(Provided data Opens)

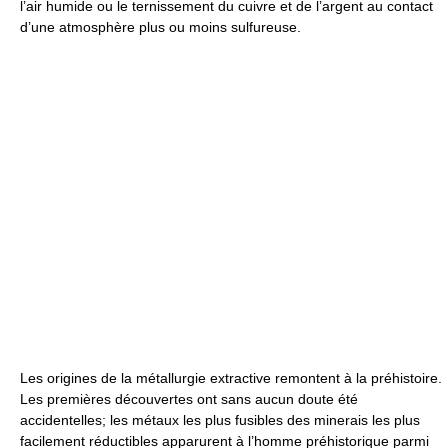
l’air humide ou le ternissement du cuivre et de l’argent au contact
d’une atmosphère plus ou moins sulfureuse.
Les origines de la métallurgie extractive remontent à la préhistoire.
Les premières découvertes ont sans aucun doute été
accidentelles; les métaux les plus fusibles des minerais les plus
facilement réductibles apparurent à l’homme préhistorique parmi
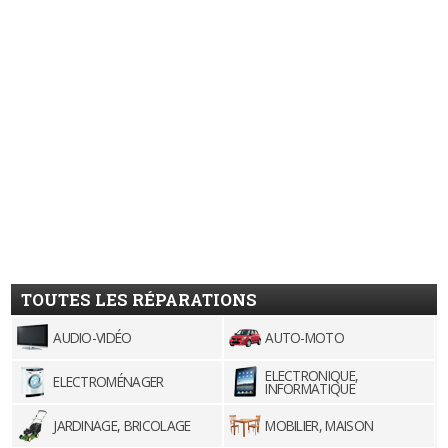
TOUTES LES RÉPARATIONS
AUDIO-VIDÉO
AUTO-MOTO
ELECTRONIQUE,
ELECTROMÉNAGER
INFORMATIQUE
JARDINAGE, BRICOLAGE
MOBILIER, MAISON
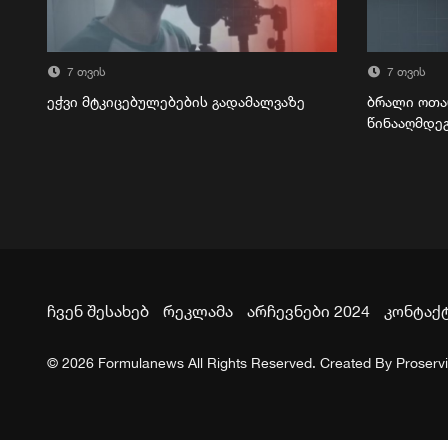
7 თვის
7 თვის
ეჭვი მტკიცებულებების გადამალვაზე
ბრალი ოთა
წინააღმდე
ჩვენ შესახებ
რეკლამა
არჩევნები 2024
კონტაქ
© 2026 Formulanews All Rights Reserved. Created By
Proserv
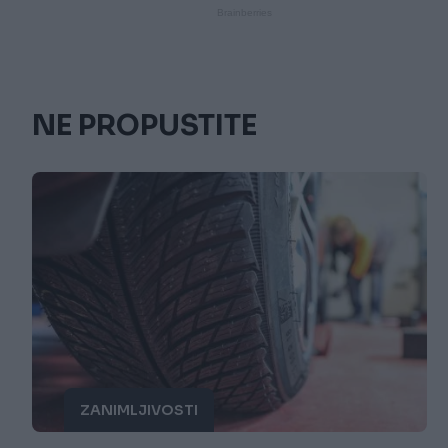
NE PROPUSTITE
ZANIMLJIVOSTI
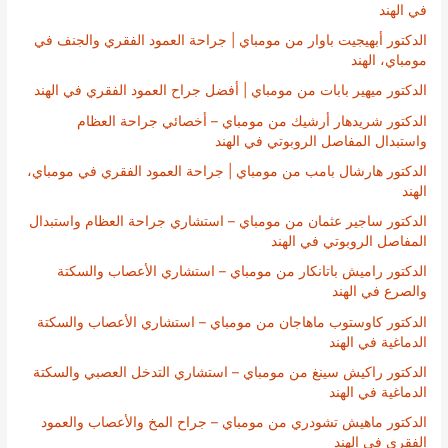
في الهند
الدكتور أبهيجيت باوار من مومباي | جراحة العمود الفقري والجنف في
مومباي، الهند
الدكتور ميهير بابات من مومباي | أفضل جراح العمود الفقري في الهند
الدكتور شريدهار أرشيك من مومباي – أخصائي جراحة العظام
واستبدال المفاصل الروبوتي في الهند
الدكتور هارشال بامب من مومباي | جراحة العمود الفقري في مومباي،
الهند
الدكتور ساجير عثمان من مومباي – استشاري جراحة العظام واستبدال
المفاصل الروبوتي في الهند
الدكتور راميش باتانكار من مومباي – استشاري الأعصاب والسكتة
والصرع في الهند
الدكتور كاوستوب ماهاجان من مومباي – استشاري الأعصاب والسكتة
الدماغية في الهند
الدكتور راكيش سينغ من مومباي – استشاري التدخل العصبي والسكتة
الدماغية في الهند
الدكتور ماهيش تشودري من مومباي – جراح المخ والأعصاب والعمود
الفقري في الهند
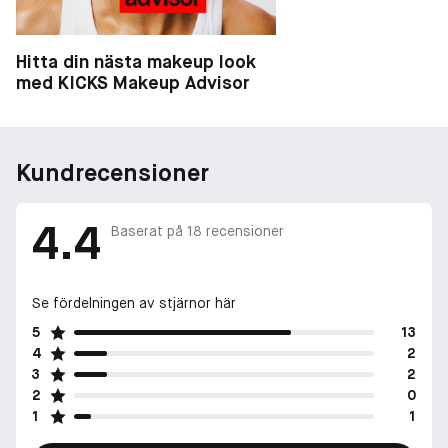
Hitta din nästa makeup look
med KICKS Makeup Advisor
Kundrecensioner
4.4
Baserat på
18
recensioner
Se fördelningen av stjärnor här
5
13
4
2
3
2
2
0
1
1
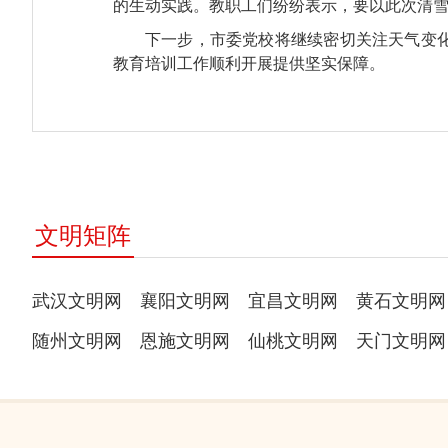
的生动实践。教职工们纷纷表示，要以此次清
下一步，市委党校将继续密切关注天气变
教育培训工作顺利开展提供坚实保障。
文明矩阵
武汉文明网
襄阳文明网
宜昌文明网
黄石文明网
随州文明网
恩施文明网
仙桃文明网
天门文明网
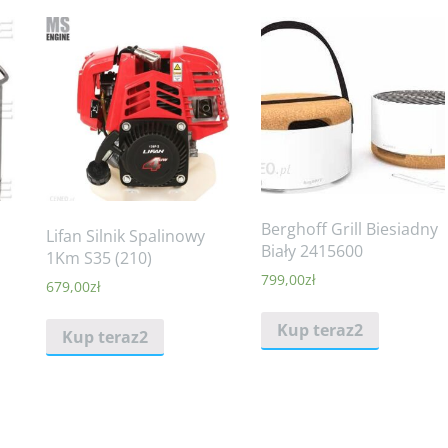
Berghoff Grill Biesiadny
Lifan Silnik Spalinowy
Biały 2415600
1Km S35 (210)
799,00
zł
679,00
zł
Kup teraz2
Kup teraz2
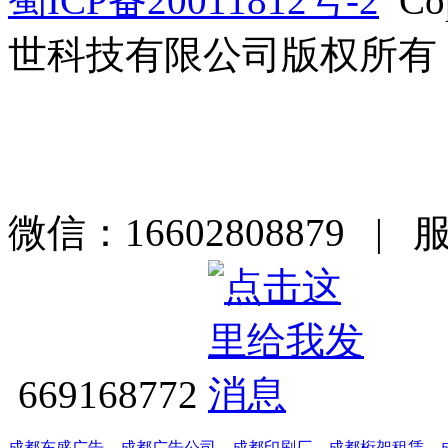
蜀ICP备20011812号-2
Co
世科技有限公司版权所有
微信：16602808879 | 
669168772
成都东盛广告
，
成都广告公司
，
成都印刷厂
，
成都桁架租赁
，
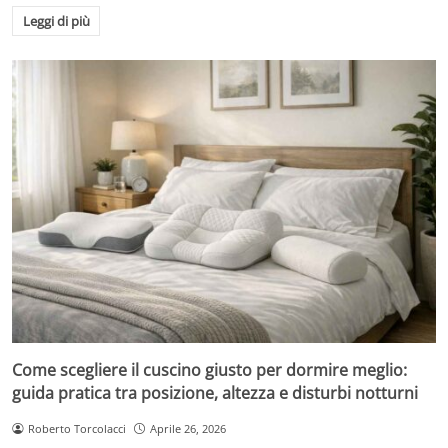
Leggi di più
Come scegliere il cuscino giusto per dormire meglio:
guida pratica tra posizione, altezza e disturbi notturni
Roberto Torcolacci
Aprile 26, 2026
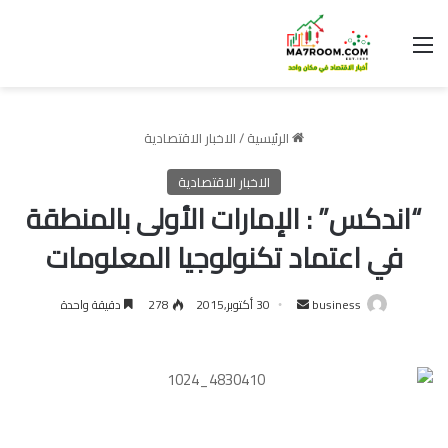
القائمة
الرئيسية
/
الاخبار الاقتصادية
الاخبار الاقتصادية
“اندكس” : الإمارات الأولى بالمنطقة
في اعتماد تكنولوجيا المعلومات
أرسل
business
30 أكتوبر,2015
278
دقيقة واحدة
بريدا
إلكترونيا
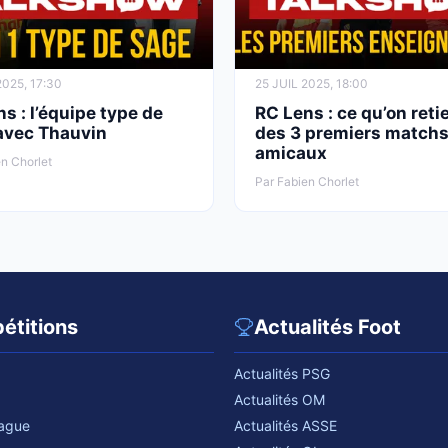
025, 17:30
25 JUIL 2025, 18:00
s : l’équipe type de
RC Lens : ce qu’on reti
avec Thauvin
des 3 premiers match
amicaux
n Chorlet
Par Fabien Chorlet
étitions
Actualités Foot
Actualités PSG
Actualités OM
eague
Actualités ASSE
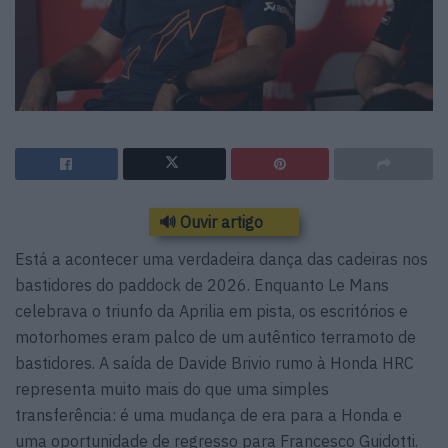
🔊 Ouvir artigo
Está a acontecer uma verdadeira dança das cadeiras nos
bastidores do paddock de 2026. Enquanto Le Mans
celebrava o triunfo da Aprilia em pista, os escritórios e
motorhomes eram palco de um autêntico terramoto de
bastidores. A saída de Davide Brivio rumo à Honda HRC
representa muito mais do que uma simples
transferência: é uma mudança de era para a Honda e
uma oportunidade de regresso para Francesco Guidotti.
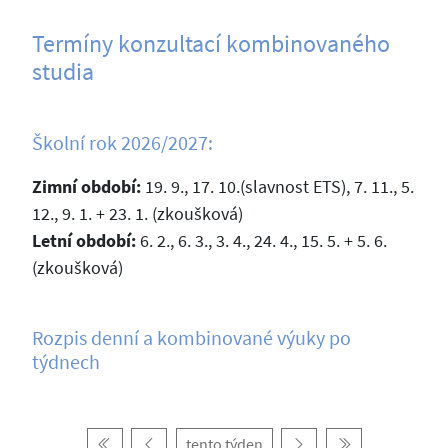
Termíny konzultací kombinovaného
studia
Školní rok 2026/2027:
Zimní období:
19. 9., 17. 10.(slavnost ETS), 7. 11., 5.
12., 9. 1. + 23. 1. (zkoušková)
Letní období:
6. 2., 6. 3., 3. 4., 24. 4., 15. 5. + 5. 6.
(zkoušková)
Rozpis denní a kombinované výuky po
týdnech
tento týden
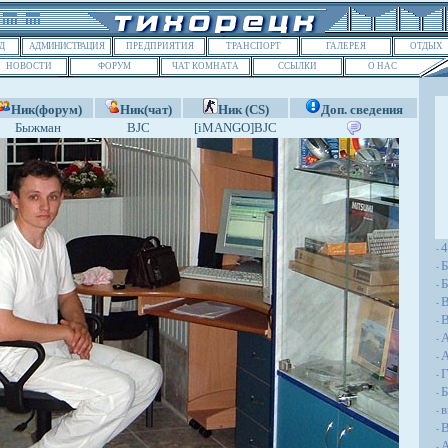
Д
АДМИНИСТРАЦИЯ
ПРЕДПРИЯТИЯ
ТРАНСПОРТ
ГАЛЕРЕЯ
ОТДЫХ
НОВОСТИ
ФОРУМ
ЧАТ КОМНАТА
ССЫЛКИ
О НАС
Ник(форум)
Ник(чат)
Ник (CS)
Доп. сведения
Быжман
BJC
[iMANGO]BJC
-
Б
-
Б
-
-
В
-
-
A
-
Г
-
Б
-
в
-
В
-
А
-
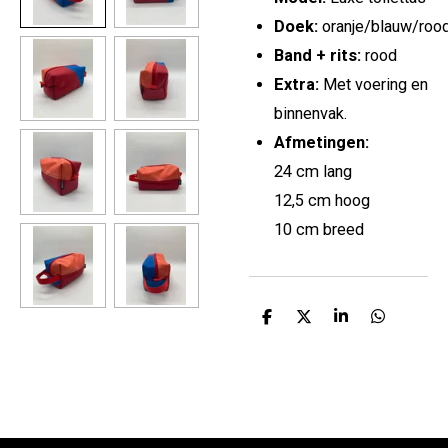
Doek:
oranje/blauw/roo
Band + rits:
rood
Extra:
Met voering en
binnenvak.
Afmetingen:
24 cm lang
12,5 cm hoog
10 cm breed
D
D
S
D
e
e
h
e
l
e
a
l
e
l
r
e
n
e
n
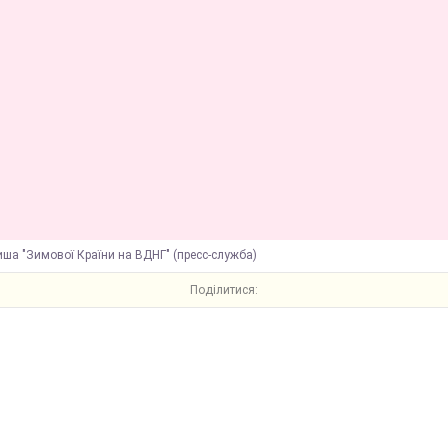
ша "Зимової Країни на ВДНГ" (пресс-служба)
Поділитися:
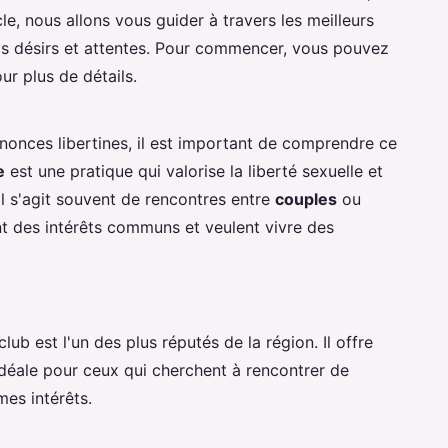
le, nous allons vous guider à travers les meilleurs
vos désirs et attentes. Pour commencer, vous pouvez
ur plus de détails.
nonces libertines, il est important de comprendre ce
e
est une pratique qui valorise la liberté sexuelle et
Il s'agit souvent de rencontres entre
couples
ou
t des intérêts communs et veulent vivre des
 club est l'un des plus réputés de la région. Il offre
idéale pour ceux qui cherchent à rencontrer de
es intérêts.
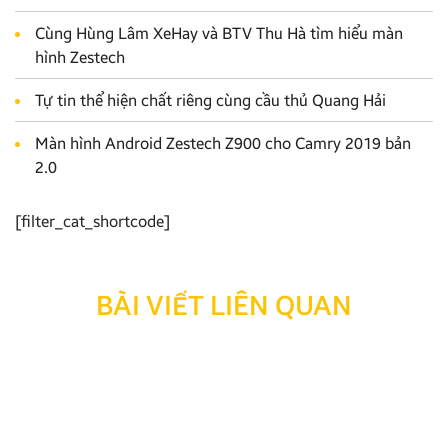
Cùng Hùng Lâm XeHay và BTV Thu Hà tìm hiểu màn
hình Zestech
Tự tin thể hiện chất riêng cùng cầu thủ Quang Hải
Màn hình Android Zestech Z900 cho Camry 2019 bản
2.0
[filter_cat_shortcode]
BÀI VIẾT LIÊN QUAN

(Provided data Closes)

### Task statement
Please tally the lines of the listing that include the string "Honda". The number is the whole answer.

### Your response
2